Records provided section start

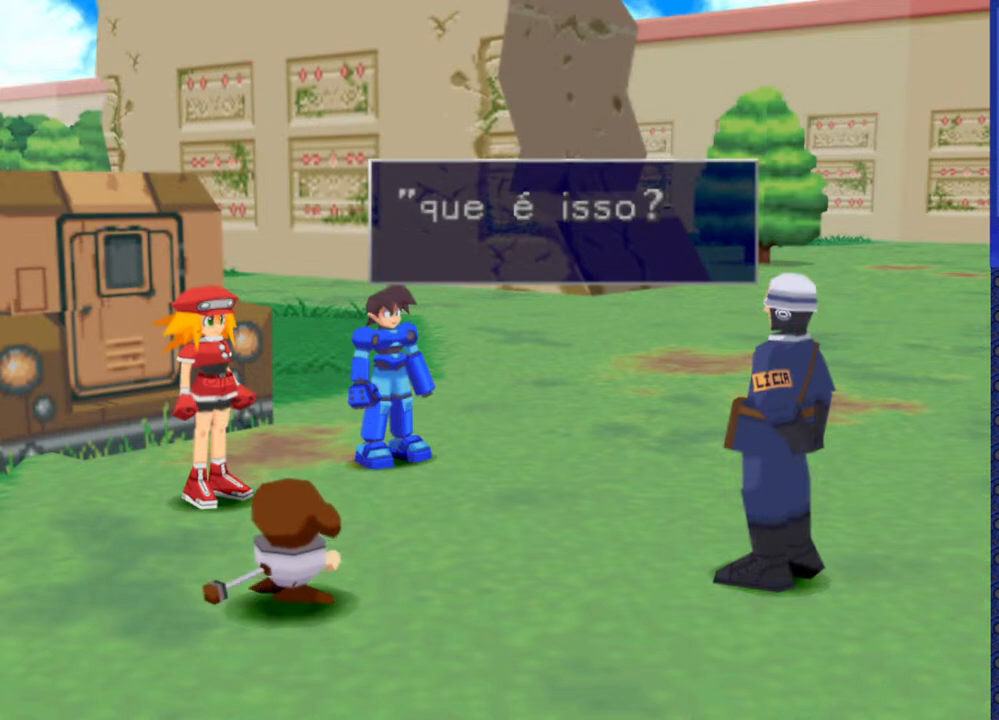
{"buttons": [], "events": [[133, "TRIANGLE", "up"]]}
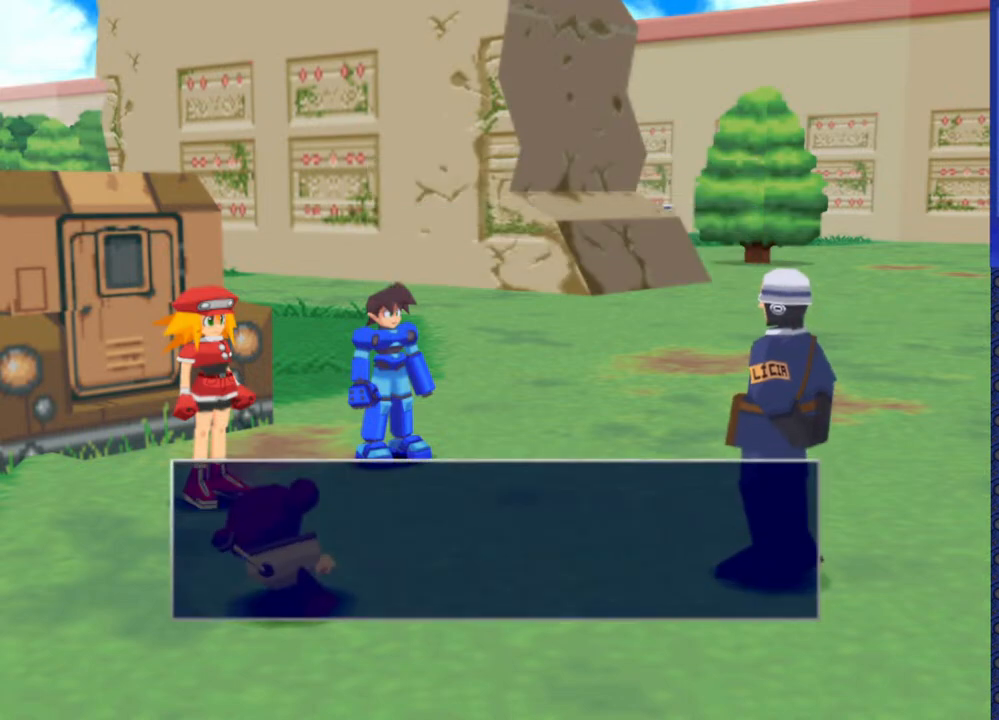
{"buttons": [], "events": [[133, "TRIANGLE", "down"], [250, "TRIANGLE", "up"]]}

Records provided section end
Records provided section start

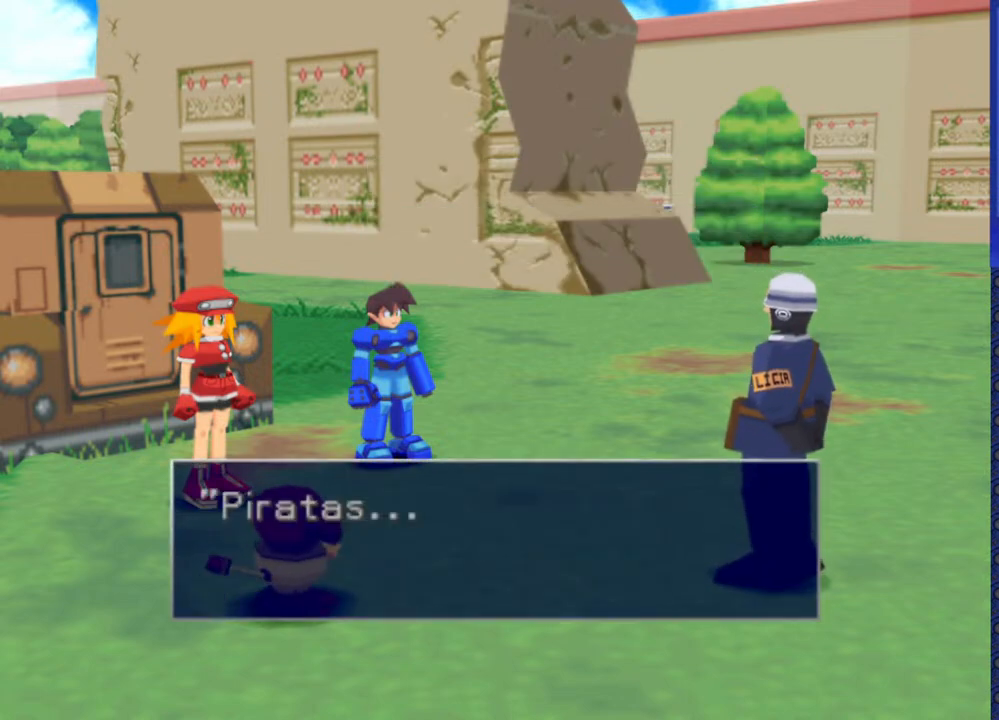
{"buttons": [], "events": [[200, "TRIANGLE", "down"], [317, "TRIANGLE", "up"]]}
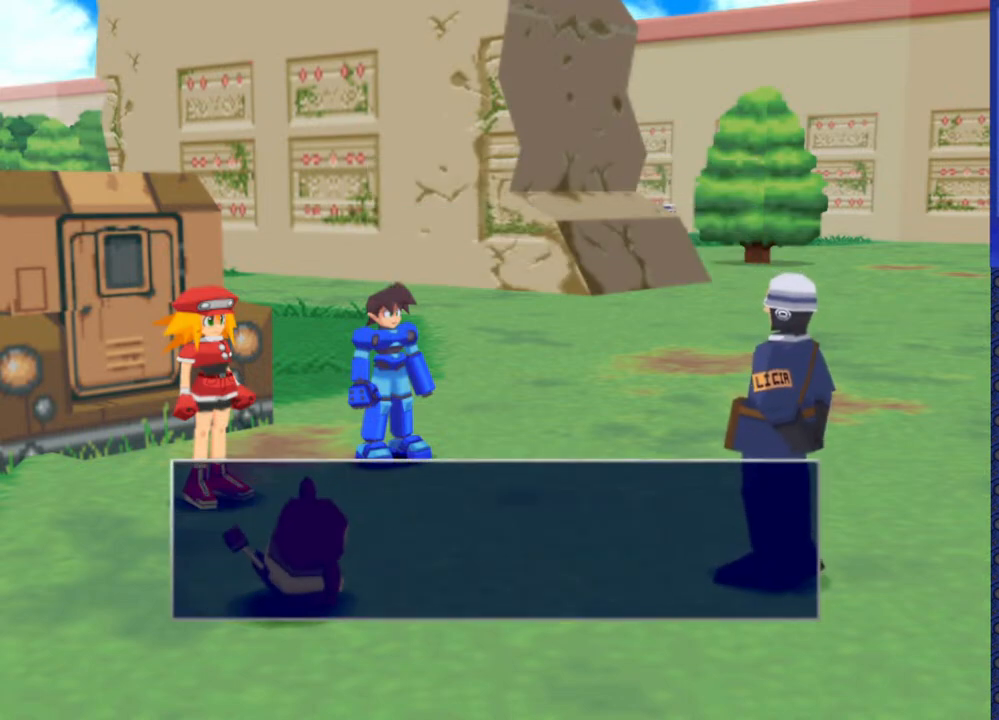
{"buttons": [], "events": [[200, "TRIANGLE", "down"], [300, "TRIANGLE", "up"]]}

Records provided section end

Looking at the material above, say how many of its lines hold the word "down", giving only the number.

▸ **Solved problem**:
3